We asked him about Jones going forward, and Davidow said:
Our algorithm looks at fractured metatarsals along with surgery at a macro level, and from our vantage point of having hundreds of foot-related injuries at the wide receiver position, we are confident in saying Julio Jones has a very high likelihood of getting injured in 2014. We're not saying avoid at all costs but his current ADP puts him at 1.11, which is way too high for a player with this level of risk.

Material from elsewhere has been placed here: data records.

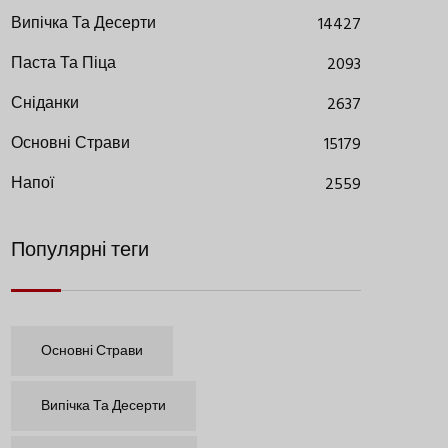
Випічка Та Десерти
14427
Паста Та Піца
2093
Сніданки
2637
Основні Страви
15179
Напої
2559
Популярні теги
Основні Страви
Випічка Та Десерти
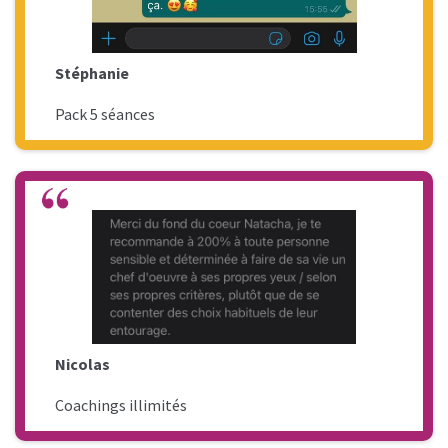
Stéphanie
Pack 5 séances
Nicolas
Coachings illimités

I have a comfort level of Jones as a second-round pick, especially because his ceiling is so darn high. Heck, everyone in football is one injury away from your fantasy ire.
Percy Harvin, Seattle Seahawks
Here is an injury risk who needs no debate. Everyone knows the risk and reward of Harvin. The question is whether you are willing to assume the risk all over again. Five times bitten, 100 times as shy?
Davidow collected this NFL injury history for us:
- 2013—Tore labrum in his hip, requiring surgery and resulting in him missing 15 games
- 2012—Tore ligaments in his left ankle, resulting in surgery and IR
- 2012—Needed surgery on his shoulder in the offseason to repair AC joint
- 2011—Fractured ribs
- 2010—Migraines and ankle injuries caused him to leave a few games early and held him out of two games
If it is not one thing, it is another for the wide receiver Glass Joe. He is third, behind the Falcons' Jones and the Jacksonville Jaguars' Cecil Shorts (somewhat surprisingly), as the third-most likely receiver to get hurt in 2014.
Frankly, he is our No. 1 on historical fantasy ire. Bid with extreme caution.
Wes Welker, Denver Broncos
Instead of featuring Shorts here—we don't care if he gets hurt because he has bigger issues with his shaky quarterback that downgrade his draft position for us—we go with the oft-concussed Welker. He can hang on to great numbers in the twilight of his career, so we have to accept some risk here in fantasy. After all, Eric Decker is gone and there will be targets to be sucked up in Peyton Manning's record-setting offense.
Welker is just one blow to the head from hanging up his cleats for good. Isn't everyone? Yes, but multiple concussion woes are watched more closely than ever. Welker is going to take a shot running over the middle like he always does, it guarantees bad, bad news for his fantasy owners.
Instead of picking Welker, we give you the advice of playing your hand on those guys behind him. Emmanuel Sanders as a field-stretcher and Cody Latimer as a raw, developmental rookie can really surprise us in fantasy this year. Those are the most likely beneficiaries of Decker's departure and the pending Welker misfortune.